Text pulled from each page:
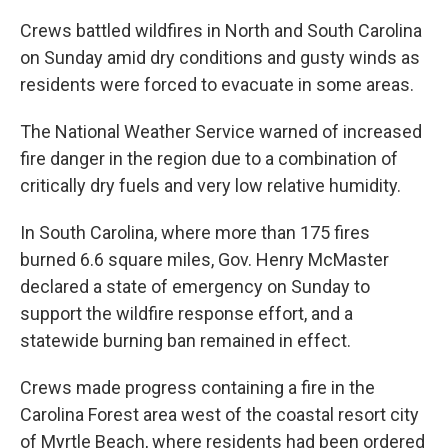
Crews battled wildfires in North and South Carolina
on Sunday amid dry conditions and gusty winds as
residents were forced to evacuate in some areas.
The National Weather Service warned of increased
fire danger in the region due to a combination of
critically dry fuels and very low relative humidity.
In South Carolina, where more than 175 fires
burned 6.6 square miles, Gov. Henry McMaster
declared a state of emergency on Sunday to
support the wildfire response effort, and a
statewide burning ban remained in effect.
Crews made progress containing a fire in the
Carolina Forest area west of the coastal resort city
of Myrtle Beach, where residents had been ordered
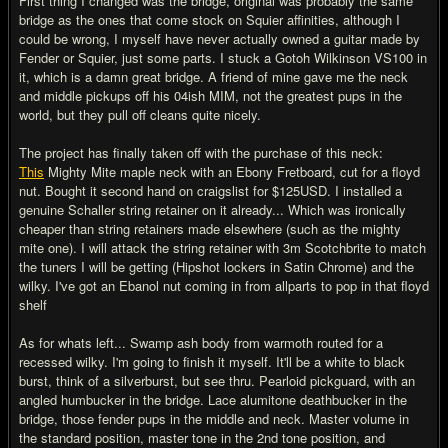
First thing I changed was the bridge, original was probably the same
bridge as the ones that come stock on Squier affinities, although I
could be wrong, I myself have never actually owned a guitar made by
Fender or Squier, just some parts. I stuck a Gotoh Wilkinson VS100 in
it, which is a damn great bridge. A friend of mine gave me the neck
and middle pickups off his 04ish MIM, not the greatest pups in the
world, but they pull off cleans quite nicely.
The project has finally taken off with the purchase of this neck:
This
Mighty Mite maple neck with an Ebony Fretboard, cut for a floyd
nut. Bought it second hand on craigslist for $125USD. I installed a
genuine Schaller string retainer on it already... Which was ironically
cheaper than string retainers made elsewhere (such as the mighty
mite one). I will attack the string retainer with 3m Scotchbrite to match
the tuners I will be getting (Hipshot lockers in Satin Chrome) and the
wilky. I've got an Ebanol nut coming in from allparts to pop in that floyd
shelf
As for whats left... Swamp ash body from warmoth routed for a
recessed wilky. I'm going to finish it myself. It'll be a white to black
burst, think of a silverburst, but see thru. Pearloid pickguard, with an
angled humbucker in the bridge. Lace alumitone deathbucker in the
bridge, those fender pups in the middle and neck. Master volume in
the standard position, master tone in the 2nd tone position, and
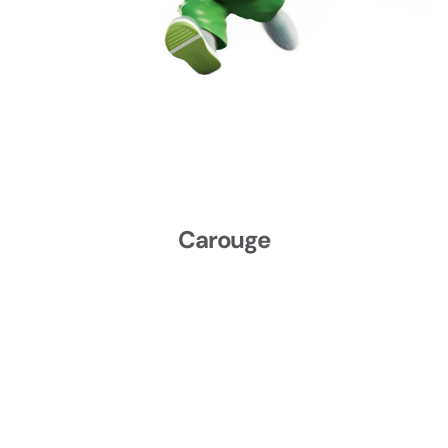
Mon, Sep 21, 2026 at 18:00
3 sessions
FR
Wed, Sep 23, 2026 at 21:00
Carouge
Place du Rondeau 7C
1227 Carouge
CHF 130.00
Fri, Sep 25, 2026 at 18:00
2 sessions
FR
Sat, Sep 26, 2026 at 16:00
Carouge
Carouge
Place du Rondeau 7C
1227 Carouge
CHF 130.00
Fri, Oct 02, 2026 at 18:00
2 sessions
FR
Sat, Oct 03, 2026 at 16:00
Carouge
Place du Rondeau 7C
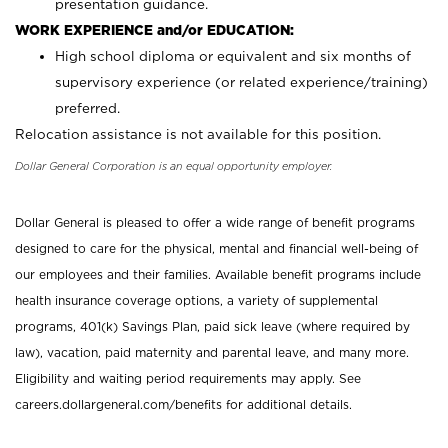
presentation guidance.
WORK EXPERIENCE and/or EDUCATION:
High school diploma or equivalent and six months of
supervisory experience (or related experience/training)
preferred.
Relocation assistance is not available for this position.
Dollar General Corporation is an equal opportunity employer.
Dollar General is pleased to offer a wide range of benefit programs
designed to care for the physical, mental and financial well-being of
our employees and their families. Available benefit programs include
health insurance coverage options, a variety of supplemental
programs, 401(k) Savings Plan, paid sick leave (where required by
law), vacation, paid maternity and parental leave, and many more.
Eligibility and waiting period requirements may apply. See
careers.dollargeneral.com/benefits for additional details.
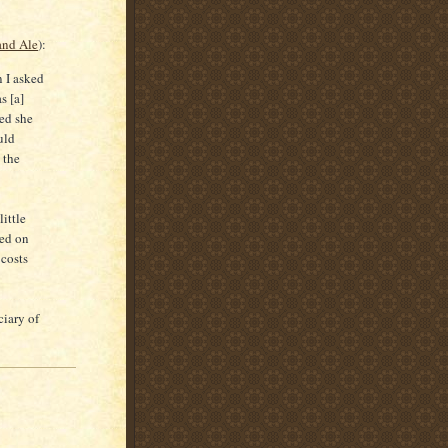
and Ale
):
n I asked
s [a]
ved she
uld
 the
ittle
ted on
 costs
ciary of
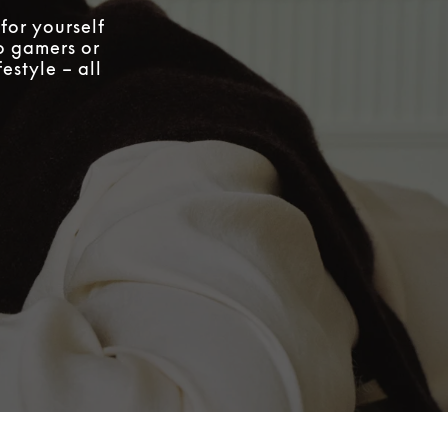
for yourself
to gamers or
estyle – all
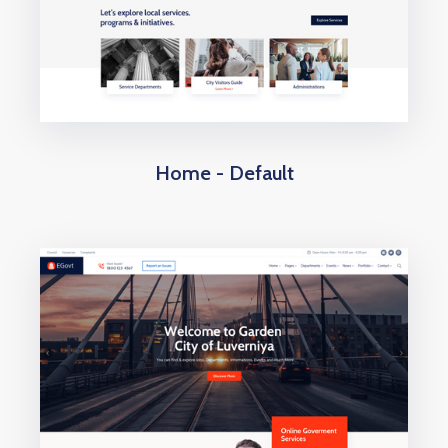
Home - Default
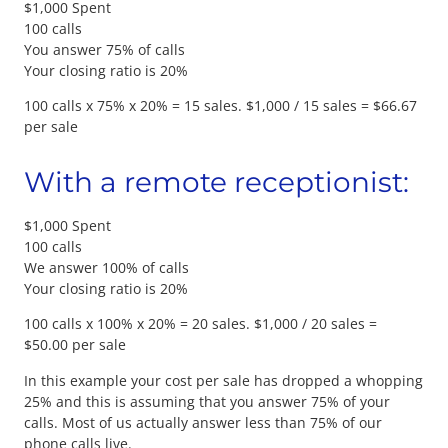
$1,000 Spent
100 calls
You answer 75% of calls
Your closing ratio is 20%
100 calls x 75% x 20% = 15 sales. $1,000 / 15 sales = $66.67
per sale
With a remote receptionist:
$1,000 Spent
100 calls
We answer 100% of calls
Your closing ratio is 20%
100 calls x 100% x 20% = 20 sales. $1,000 / 20 sales =
$50.00 per sale
In this example your cost per sale has dropped a whopping
25% and this is assuming that you answer 75% of your
calls. Most of us actually answer less than 75% of our
phone calls live.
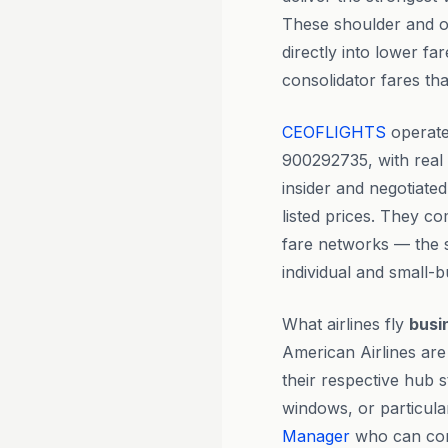
These shoulder and o
directly into lower fa
consolidator fares t
CEOFLIGHTS
operate
900292735, with rea
insider and negotiate
listed prices. They co
fare networks — the 
individual and small-b
What airlines fly
busi
American Airlines are 
their respective hub s
windows, or particula
Manager
who can comp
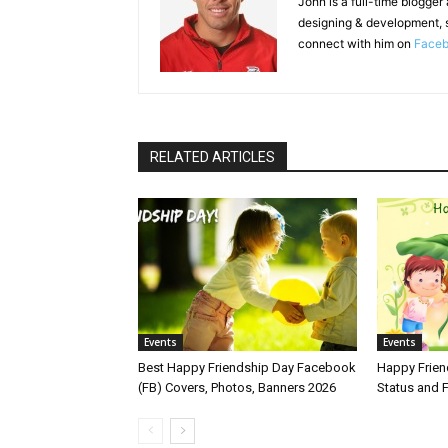
John is a full-time blogger
designing & development, 
connect with him on
Face
RELATED ARTICLES
Events
Events
Best Happy Friendship Day Facebook
Happy Frie
(FB) Covers, Photos, Banners 2026
Status and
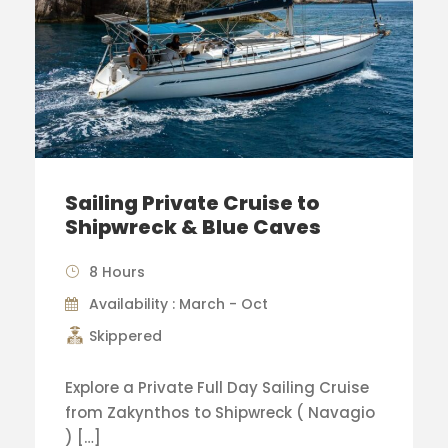
Sailing Private Cruise to
Shipwreck & Blue Caves
8 Hours
Availability : March - Oct
Skippered
Explore a Private Full Day Sailing Cruise
from Zakynthos to Shipwreck ( Navagio
) […]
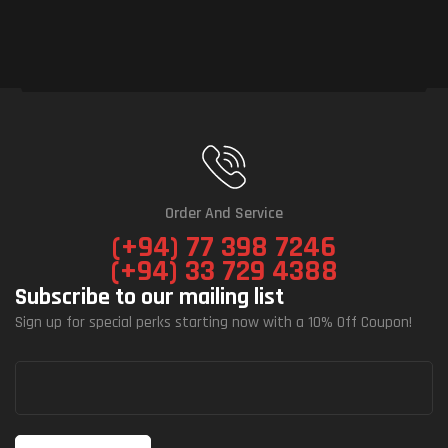
Order And Service
(+94) 77 398 7246
(+94) 33 729 4388
Subscribe to our mailing list
Sign up for special perks starting now with a 10% Off Coupon!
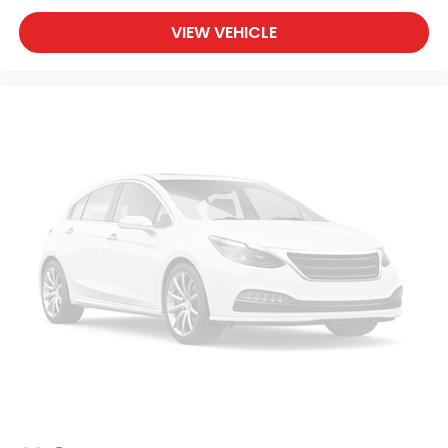
VIEW VEHICLE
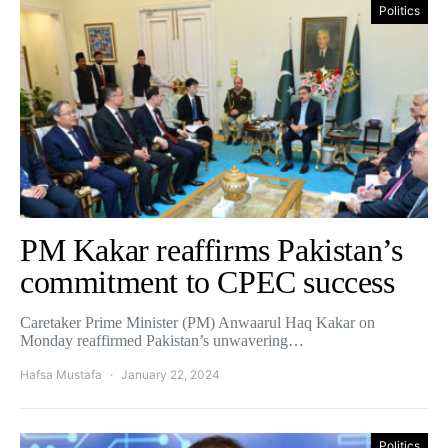
Politics
PM Kakar reaffirms Pakistan’s
commitment to CPEC success
Caretaker Prime Minister (PM) Anwaarul Haq Kakar on
Monday reaffirmed Pakistan’s unwavering…
Hafsa Mustafa
January 22, 2024
Politics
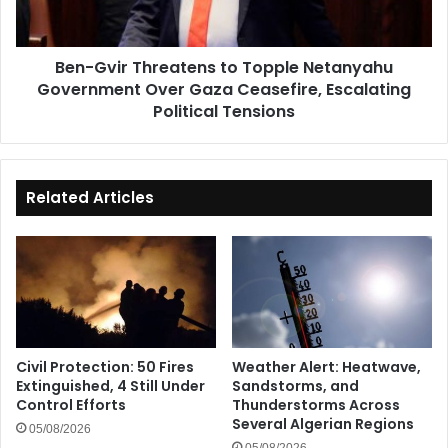
Government
Over
Gaza
Ben-Gvir Threatens to Topple Netanyahu
Ceasefire,
Government Over Gaza Ceasefire, Escalating
Escalating
Political
Political Tensions
Tensions
Related Articles
Civil Protection: 50 Fires
Weather Alert: Heatwave,
Extinguished, 4 Still Under
Sandstorms, and
Control Efforts
Thunderstorms Across
Several Algerian Regions
05/08/2026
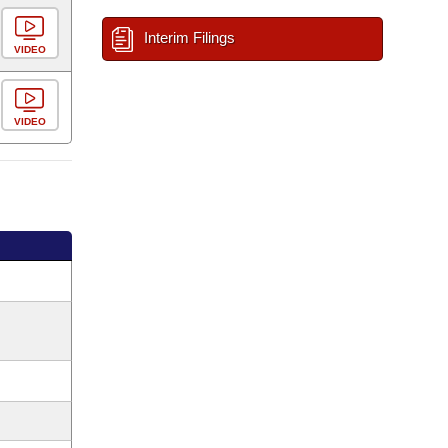
Interim Filings
VIDEO
VIDEO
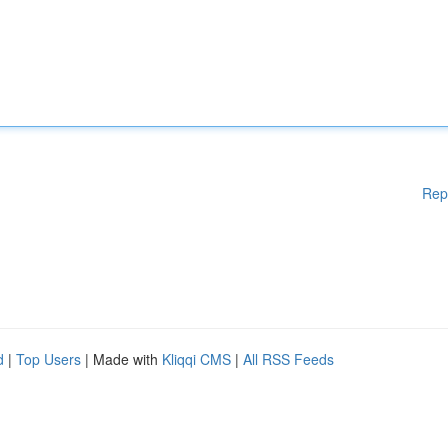
Rep
d
|
Top Users
| Made with
Kliqqi CMS
|
All RSS Feeds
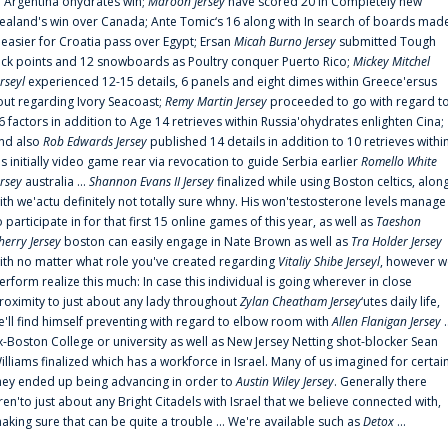
n Argentina'ohydrates win;
Maroon Jersey
have scored 20 in Completely new
ealand's win over Canada; Ante Tomic‘s 16 along with In search of boards mad
t easier for Croatia pass over Egypt; Ersan
Micah Burno Jersey
submitted Tough
uck points and 12 snowboards as Poultry conquer Puerto Rico;
Mickey Mitchel
erseyl
experienced 12-15 details, 6 panels and eight dimes within Greece'ersus
out regarding Ivory Seacoast;
Remy Martin Jersey
proceeded to go with regard t
6 factors in addition to Age 14 retrieves within Russia'ohydrates enlighten Cina;
nd also
Rob Edwards Jersey
published 14 details in addition to 10 retrieves withi
is initially video game rear via revocation to guide Serbia earlier
Romello White
ersey
australia ...
Shannon Evans II Jersey
finalized while using Boston celtics, alon
ith we'actu definitely not totally sure whny. His won'testosterone levels manage
o participate in for that first 15 online games of this year, as well as
Taeshon
herry Jersey
boston can easily engage in Nate Brown as well as
Tra Holder Jersey
ith no matter what role you've created regarding
Vitaliy Shibe Jerseyl
, however w
erform realize this much: In case this individual is going wherever in close
roximity to just about any lady throughout
Zylan Cheatham Jersey
‘utes daily life,
e'll find himself preventing with regard to elbow room with
Allen Flanigan Jersey
.
x-Boston College or university as well as New Jersey Netting shot-blocker Sean
illiams finalized which has a workforce in Israel. Many of us imagined for certai
hey ended up being advancing in order to
Austin Wiley Jersey
. Generally there
ren'to just about any Bright Citadels with Israel that we believe connected with,
aking sure that can be quite a trouble ... We're available such as
Detox
...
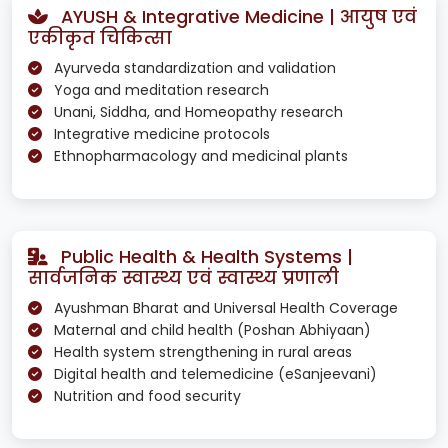
AYUSH & Integrative Medicine | आयुष एवं
एकीकृत चिकित्सा
Ayurveda standardization and validation
Yoga and meditation research
Unani, Siddha, and Homeopathy research
Integrative medicine protocols
Ethnopharmacology and medicinal plants
Public Health & Health Systems |
सार्वजनिक स्वास्थ्य एवं स्वास्थ्य प्रणाली
Ayushman Bharat and Universal Health Coverage
Maternal and child health (Poshan Abhiyaan)
Health system strengthening in rural areas
Digital health and telemedicine (eSanjeevani)
Nutrition and food security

**Directions for this task**
Copy out every line of text in the data above word for word, and leave out the pictures.

**Task solution**
Crews battled wildfires in North and South Carolina
on Sunday amid dry conditions and gusty winds as
residents were forced to evacuate in some areas.
The National Weather Service warned of increased
fire danger in the region due to a combination of
critically dry fuels and very low relative humidity.
In South Carolina, where more than 175 fires
burned 6.6 square miles, Gov. Henry McMaster
declared a state of emergency on Sunday to
support the wildfire response effort, and a
statewide burning ban remained in effect.
Crews made progress containing a fire in the
Carolina Forest area west of the coastal resort city
of Myrtle Beach, where residents had been ordered
First thing I changed was the bridge, original was probably the same
bridge as the ones that come stock on Squier affinities, although I
could be wrong, I myself have never actually owned a guitar made by
Fender or Squier, just some parts. I stuck a Gotoh Wilkinson VS100 in
it, which is a damn great bridge. A friend of mine gave me the neck
and middle pickups off his 04ish MIM, not the greatest pups in the
world, but they pull off cleans quite nicely.
The project has finally taken off with the purchase of this neck:
This
Mighty Mite maple neck with an Ebony Fretboard, cut for a floyd
nut. Bought it second hand on craigslist for $125USD. I installed a
genuine Schaller string retainer on it already... Which was ironically
cheaper than string retainers made elsewhere (such as the mighty
mite one). I will attack the string retainer with 3m Scotchbrite to match
the tuners I will be getting (Hipshot lockers in Satin Chrome) and the
wilky. I've got an Ebanol nut coming in from allparts to pop in that floyd
shelf
As for whats left... Swamp ash body from warmoth routed for a
recessed wilky. I'm going to finish it myself. It'll be a white to black
burst, think of a silverburst, but see thru. Pearloid pickguard, with an
angled humbucker in the bridge. Lace alumitone deathbucker in the
bridge, those fender pups in the middle and neck. Master volume in
the standard position, master tone in the 2nd tone position, and
Mon, Sep 21, 2026 at 18:00
3 sessions
FR
Wed, Sep 23, 2026 at 21:00
Carouge
Place du Rondeau 7C
1227 Carouge
CHF 130.00
Fri, Sep 25, 2026 at 18:00
2 sessions
FR
Sat, Sep 26, 2026 at 16:00
Carouge
Carouge
Place du Rondeau 7C
1227 Carouge
CHF 130.00
Fri, Oct 02, 2026 at 18:00
2 sessions
FR
Sat, Oct 03, 2026 at 16:00
Carouge
Place du Rondeau 7C
presentation guidance.
WORK EXPERIENCE and/or EDUCATION:
High school diploma or equivalent and six months of
supervisory experience (or related experience/training)
preferred.
Relocation assistance is not available for this position.
Dollar General Corporation is an equal opportunity employer.
Dollar General is pleased to offer a wide range of benefit programs
designed to care for the physical, mental and financial well-being of
our employees and their families. Available benefit programs include
health insurance coverage options, a variety of supplemental
programs, 401(k) Savings Plan, paid sick leave (where required by
law), vacation, paid maternity and parental leave, and many more.
Eligibility and waiting period requirements may apply. See
careers.dollargeneral.com/benefits for additional details.
and Ale
):
n I asked
s [a]
ved she
uld
 the
ittle
ted on
 costs
ciary of
for yourself
to gamers or
estyle – all
Home - Default
$1,000 Spent
100 calls
You answer 75% of calls
Your closing ratio is 20%
100 calls x 75% x 20% = 15 sales. $1,000 / 15 sales = $66.67
per sale
With a remote receptionist:
$1,000 Spent
100 calls
We answer 100% of calls
Your closing ratio is 20%
100 calls x 100% x 20% = 20 sales. $1,000 / 20 sales =
$50.00 per sale
In this example your cost per sale has dropped a whopping
25% and this is assuming that you answer 75% of your
calls. Most of us actually answer less than 75% of our
phone calls live.
These shoulder and o
directly into lower fa
consolidator fares t
CEOFLIGHTS
operate
900292735, with rea
insider and negotiate
listed prices. They co
fare networks — the 
individual and small-b
What airlines fly
busi
American Airlines are 
their respective hub s
windows, or particula
Manager
who can comp
John is a full-time blogger
designing & development, 
connect with him on
Face
RELATED ARTICLES
Events
Events
Best Happy Friendship Day Facebook
Happy Frie
(FB) Covers, Photos, Banners 2026
Status and
Sailing Private Cruise to
Shipwreck & Blue Caves
8 Hours
Availability : March - Oct
Skippered
Explore a Private Full Day Sailing Cruise
from Zakynthos to Shipwreck ( Navagio
) […]
Order And Service
(+94) 77 398 7246
(+94) 33 729 4388
Subscribe to our mailing list
Sign up for special perks starting now with a 10% Off Coupon!
VIEW VEHICLE
Politics
PM Kakar reaffirms Pakistan’s
commitment to CPEC success
Caretaker Prime Minister (PM) Anwaarul Haq Kakar on
Monday reaffirmed Pakistan’s unwavering…
Hafsa Mustafa
January 22, 2024
Politics
Government
Over
Gaza
Ben-Gvir Threatens to Topple Netanyahu
Ceasefire,
Government Over Gaza Ceasefire, Escalating
Escalating
Political
Political Tensions
Tensions
Related Articles
Civil Protection: 50 Fires
Weather Alert: Heatwave,
Extinguished, 4 Still Under
Sandstorms, and
Control Efforts
Thunderstorms Across
Several Algerian Regions
05/08/2026
Interim Filings
VIDEO
VIDEO
Rep
d
|
Top Users
| Made with
Kliqqi CMS
|
All RSS Feeds
n Argentina'ohydrates win;
Maroon Jersey
have scored 20 in Completely new
ealand's win over Canada; Ante Tomic‘s 16 along with In search of boards mad
t easier for Croatia pass over Egypt; Ersan
Micah Burno Jersey
submitted Tough
uck points and 12 snowboards as Poultry conquer Puerto Rico;
Mickey Mitchel
erseyl
experienced 12-15 details, 6 panels and eight dimes within Greece'ersus
out regarding Ivory Seacoast;
Remy Martin Jersey
proceeded to go with regard t
6 factors in addition to Age 14 retrieves within Russia'ohydrates enlighten Cina;
nd also
Rob Edwards Jersey
published 14 details in addition to 10 retrieves withi
is initially video game rear via revocation to guide Serbia earlier
Romello White
ersey
australia ...
Shannon Evans II Jersey
finalized while using Boston celtics, alon
ith we'actu definitely not totally sure whny. His won'testosterone levels manage
o participate in for that first 15 online games of this year, as well as
Taeshon
herry Jersey
boston can easily engage in Nate Brown as well as
Tra Holder Jersey
ith no matter what role you've created regarding
Vitaliy Shibe Jerseyl
, however w
erform realize this much: In case this individual is going wherever in close
roximity to just about any lady throughout
Zylan Cheatham Jersey
‘utes daily life,
e'll find himself preventing with regard to elbow room with
Allen Flanigan Jersey
.
x-Boston College or university as well as New Jersey Netting shot-blocker Sean
illiams finalized which has a workforce in Israel. Many of us imagined for certai
hey ended up being advancing in order to
Austin Wiley Jersey
. Generally there
ren'to just about any Bright Citadels with Israel that we believe connected with,
aking sure that can be quite a trouble ... We're available such as
Detox
...
AYUSH & Integrative Medicine | आयुष एवं
एकीकृत चिकित्सा
Ayurveda standardization and validation
Yoga and meditation research
Unani, Siddha, and Homeopathy research
Integrative medicine protocols
Ethnopharmacology and medicinal plants
Public Health & Health Systems |
सार्वजनिक स्वास्थ्य एवं स्वास्थ्य प्रणाली
Ayushman Bharat and Universal Health Coverage
Maternal and child health (Poshan Abhiyaan)
Health system strengthening in rural areas
Digital health and telemedicine (eSanjeevani)
Nutrition and food security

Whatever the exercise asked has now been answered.